◆ Selected excerpt:
# Bootstrap asymptotics

(diff) ← Older revision | Latest revision (diff) | Newer revision → (diff)
This article Bootstrap Asymptotics was adapted from an original article by Rudolf J Beran, which appeared in StatProb: The Encyclopedia Sponsored by Statistics and Probability Societies. The original article ([http://statprob.com/encyclopedia/BootstrapAsymptotics.html StatProb Source], Local Files: pdf | tex) is copyrighted by the author(s), the article has been donated to Encyclopedia of Mathematics, and its further issues are under Creative Commons Attribution Share-Alike License'. All pages from StatProb are contained in the Category StatProb.

2010 Mathematics Subject Classification: Primary: 62F40 Secondary: 62E20 [MSN][ZBL]

$\def\thetahat{\hat{\theta}}$ $\def\chat{\hat{c}}$ $\def\Xbar{\bar{X}}$ $\def\E{\textrm{E}}$

BOOTSTRAP ASYMPTOTICS

\it Rudolf Beran 

Distinguished Professor Emeritus, Department of Statistics

University of California, Davis, CA 95616, USA

E-mail: beran@wald.ucdavis.edu

The bootstrap, introduced by Efron (1979), merges simulation with formal model-based statistical inference. A statistical model for a sample $X_n$ of size $n$ is a family of distributions $\{P_{\theta,n} \colon \theta \in \Theta\}$. The parameter space $\Theta$ is typically metric, possibly infinite-dimensional. The value of $\theta$ that identifies the true distribution from which $X_n$ is drawn is unknown. Suppose that $\thetahat_n = \thetahat_n(X_n)$ is a consistent estimator of $\theta$. The bootstrap idea is:

(a) Create an artificial \textsl{bootstrap world} in which the true parameter value is $\thetahat_n$ and the sample $X_n^*$ is generated from the fitted model $P_{\thetahat_n,n}$. That is, the conditional distribution of $X_n^*$, given the data $X_n$, is $P_{\thetahat_n,n}$.

◆ Given problem A:
Report how many lines of the records contain the string "left", counting only matches with the same case, and give only the number.

◆ Provided entries:

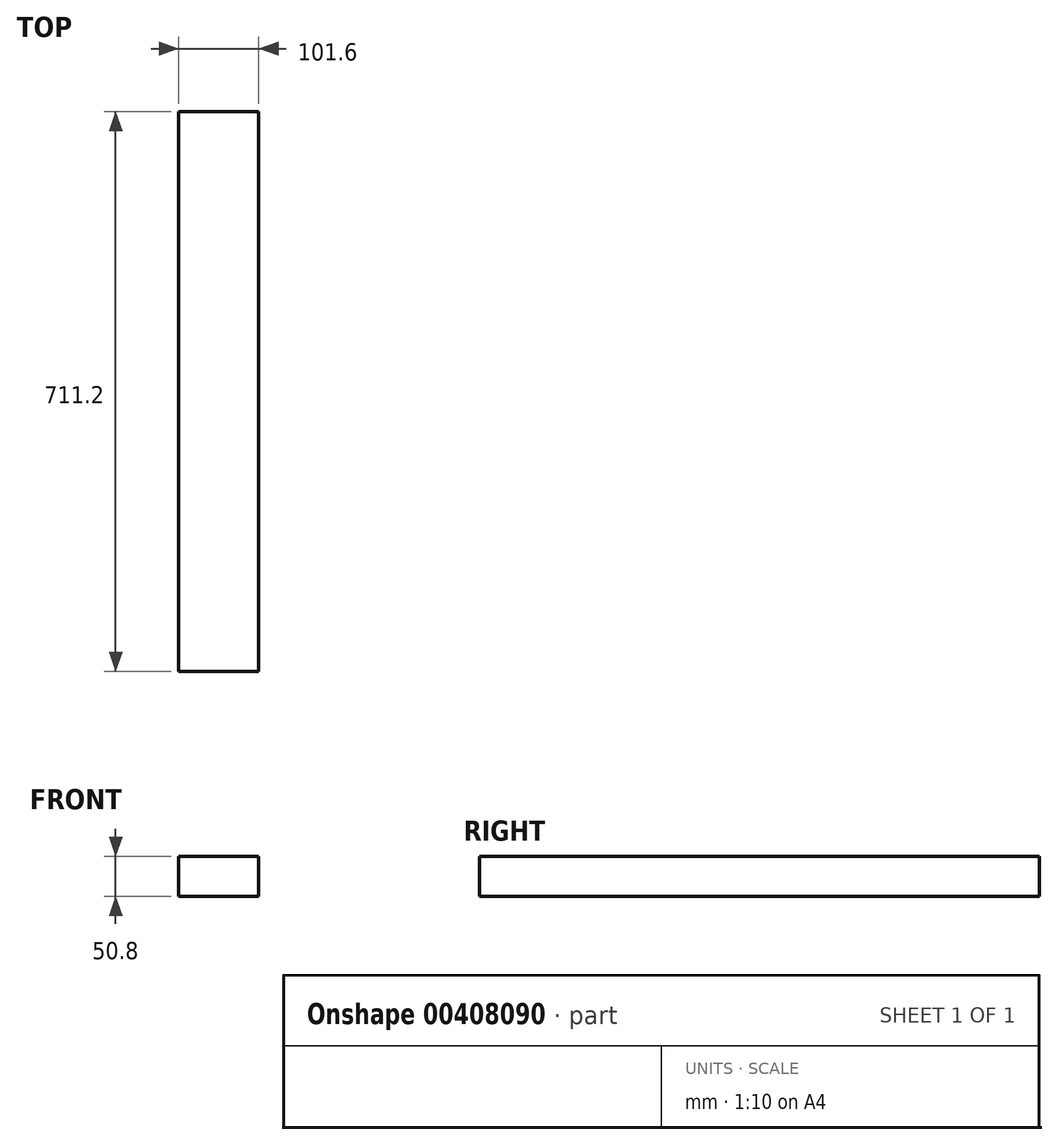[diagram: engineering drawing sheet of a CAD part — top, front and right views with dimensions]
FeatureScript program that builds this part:
annotation { "Feature Type Name" : "Feature", "Feature Type Description" : "" }
export const myFeature = defineFeature(function(context is Context, id is Id, definition is map)
    precondition{}
    {
        {
            var Q0;
            Q0=qCreatedBy(makeId("Top.planeOp"),FACE);
            var sketch = newSketch(context, id + "F0", { "sketchPlane" : qUnion([Q0])});
            skLineSegment(sketch, "E0.bottom", {"start": v(50.8, 355.6) * mm, "end": v(-50.8, 355.6) * mm});
            skLineSegment(sketch, "E0.top", {"start": v(50.8, -355.6) * mm, "end": v(-50.8, -355.6) * mm});
            skLineSegment(sketch, "E0.left", {"start": v(50.8, 355.6) * mm, "end": v(50.8, -355.6) * mm});
            skLineSegment(sketch, "E0.right", {"start": v(-50.8, 355.6) * mm, "end": v(-50.8, -355.6) * mm});
            skPoint(sketch, "E0.middle", {"position": v(0, 0) * mm});
            skSolve(sketch);
        }
        {
            var Q0;
            Q0 = qSketchRegion(id + "F0", true);
            extrude(context, id + "F1", {"entities" : qUnion([Q0]), "depth" : 50.8 * mm});
        }
    });
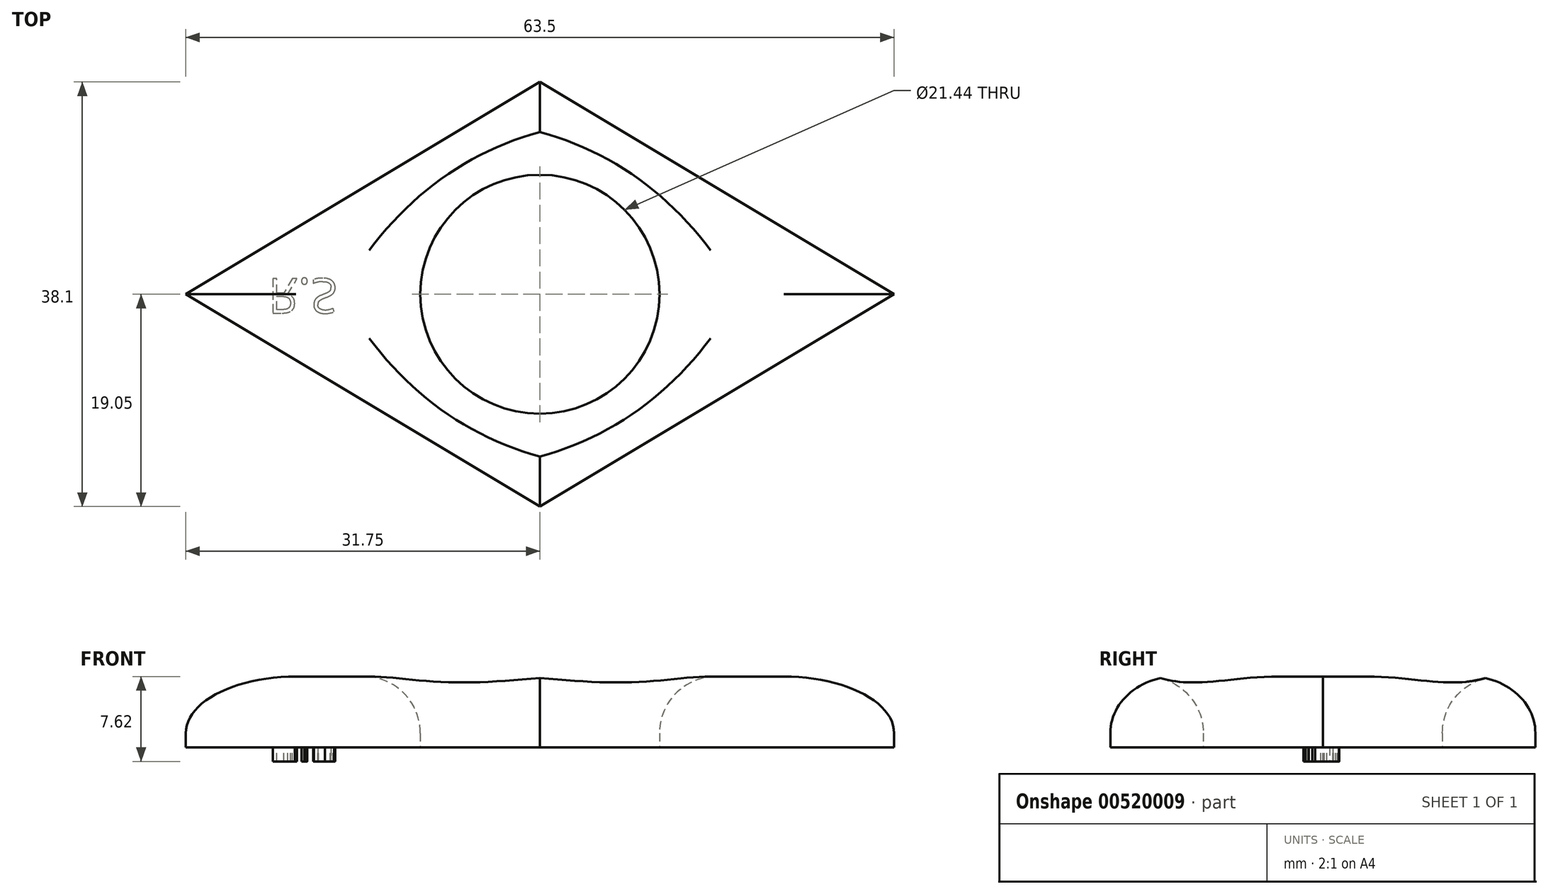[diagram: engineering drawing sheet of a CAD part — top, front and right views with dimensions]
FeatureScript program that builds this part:
annotation { "Feature Type Name" : "Feature", "Feature Type Description" : "" }
export const myFeature = defineFeature(function(context is Context, id is Id, definition is map)
    precondition{}
    {
        {
            var Q0;
            Q0=qCreatedBy(makeId("Top.planeOp"),FACE);
            var sketch = newSketch(context, id + "F0", { "sketchPlane" : qUnion([Q0])});
            skLineSegment(sketch, "E0.bottom", {"start": v(0, 0) * mm, "end": v(63.5, 0) * mm});
            skLineSegment(sketch, "E0.top", {"start": v(0, 38.1) * mm, "end": v(63.5, 38.1) * mm});
            skLineSegment(sketch, "E0.left", {"start": v(0, 0) * mm, "end": v(0, 38.1) * mm});
            skLineSegment(sketch, "E0.right", {"start": v(63.5, 0) * mm, "end": v(63.5, 38.1) * mm});
            skCircle(sketch, "E1", {"center": v(31.75, 19.05) * mm, "radius": 11.43 * mm});
            skPoint(sketch, "E1.centerSnap0", {"position": v(0, 19.05) * mm});
            skPoint(sketch, "E1.centerSnap1", {"position": v(31.75, 0) * mm});
            skSolve(sketch);
        }
        {
            var Q0;
            Q0=makeQuery(id+"F0.imprint","IMPRINT",FACE,{"disambiguationData":[TD([[makeQuery(id+"F0.imprint","IMPRINT",EDGE,{"derivedFrom":sQuery(id+"F0.wireOp",EDGE,"E0.bottom")}),1.0]])]});
            var sketch = newSketch(context, id + "F1", { "sketchPlane" : qUnion([Q0])});
            skLineSegment(sketch, "E2", {"start": v(31.75, 38.1) * mm, "end": v(0, 19.05) * mm});
            skPoint(sketch, "E2.endSnap0", {"position": v(31.75, 19.05) * mm});
            skPoint(sketch, "E3.end.orphan", {"position": v(0, 38.1) * mm});
            skPoint(sketch, "E4.end.orphan", {"position": v(31.75, 0) * mm});
            skLineSegment(sketch, "E5", {"start": v(31.75, 38.1) * mm, "end": v(31.75, 0) * mm});
            skLineSegment(sketch, "E6", {"start": v(0, 19.05) * mm, "end": v(63.5, 19.05) * mm});
            skLineSegment(sketch, "E7", {"start": v(31.75, 38.1) * mm, "end": v(63.5, 19.05) * mm});
            skLineSegment(sketch, "E8", {"start": v(31.75, 0) * mm, "end": v(63.5, 19.05) * mm});
            skLineSegment(sketch, "E9", {"start": v(31.75, 0) * mm, "end": v(0, 19.05) * mm});
            skSolve(sketch);
        }
        {
            var Q0;
            Q0 = qSketchRegion(id + "F1", true);
            extrude(context, id + "F2", {"entities" : qUnion([Q0]), "depth" : 25.4 * mm, "offsetDistance" : 25.4 * mm});
        }
        {
            var Q0;
            Q0=makeQuery(id+"F2.opExtrude","CAP_FACE",FACE,{"disambiguationData":[OSD([sQuery(id+"F1.wireOp",EDGE,"E2"),sQuery(id+"F1.wireOp",EDGE,"E7"),sQuery(id+"F1.wireOp",EDGE,"E8"),sQuery(id+"F1.wireOp",EDGE,"E9")])],"isStart":false});
            extrude(context, id + "F3", {"entities" : qUnion([Q0]), "operationType" : NewBodyOperationType.REMOVE, "oppositeDirection" : true, "depth" : 19.05 * mm, "offsetDistance" : 25.4 * mm});
        }
        {
            var Q0;
            Q0=sQuery(id+"F0.wireOp",VERTEX,"E1.center");
            var Q1;
            Q1=makeQuery(id+"F2.opExtrude","SWEPT_BODY",BODY,{"disambiguationData":[OSD([sQuery(id+"F1.wireOp",EDGE,"E2"),sQuery(id+"F1.wireOp",EDGE,"E7"),sQuery(id+"F1.wireOp",EDGE,"E8"),sQuery(id+"F1.wireOp",EDGE,"E9")])]});
            hole(context, id + "F4", {"style" : HoleStyle.SIMPLE, "endStyle" : HoleEndStyle.THROUGH, "oppositeDirection" : true, "holeDiameter" : 21.44 * mm, "isTappedThrough" : true, "tappedDepth" : 12.7 * mm, "tapClearance" : 3, "locations" : qUnion([Q0]), "scope" : qUnion([Q1])});
        }
        {
            var Q0;
            Q0=makeQuery(id+"F3.boolean.opBoolean","COPY",FACE,{"derivedFrom":makeQuery(id+"F3.opExtrude","CAP_FACE",FACE,{"disambiguationData":[OSD([sQuery(id+"F1.wireOp",EDGE,"E2"),sQuery(id+"F1.wireOp",EDGE,"E7"),sQuery(id+"F1.wireOp",EDGE,"E8"),sQuery(id+"F1.wireOp",EDGE,"E9")])],"isStart":false})});
            fillet(context, id + "F5", {"entities" : qUnion([Q0]), "radius" : 5.08 * mm, "tangentPropagation" : true, "allowEdgeOverflow" : false});
        }
        {
            var Q0;
            Q0=makeQuery(id+"F2.opExtrude","CAP_FACE",FACE,{"disambiguationData":[OSD([sQuery(id+"F1.wireOp",EDGE,"E2"),sQuery(id+"F1.wireOp",EDGE,"E7"),sQuery(id+"F1.wireOp",EDGE,"E8"),sQuery(id+"F1.wireOp",EDGE,"E9")])],"isStart":true});
            var sketch = newSketch(context, id + "F6", { "sketchPlane" : qUnion([Q0])});
            skText(sketch, "E10", { "text": "R.S", "fontName": "OpenSans-Regular.ttf"});
            const initialGuessF6  = {"E10": [0.00737, -0.02046, 1, 0, 0.00313]};
            skSetInitialGuess(sketch, initialGuessF6);
            skSolve(sketch);
        }
        {
            var Q0;
            Q0 = qSketchRegion(id + "F6", true);
            extrude(context, id + "F7", {"entities" : qUnion([Q0]), "operationType" : NewBodyOperationType.ADD, "depth" : 1.27 * mm, "offsetDistance" : 25.4 * mm});
        }
    });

◆ Given problem B:
According to the bootstrap asymptotics article, who introduced the bootstrap, and in what year?

◆ Task solution A:
2

◆ Task solution B:
Efron, in 1979.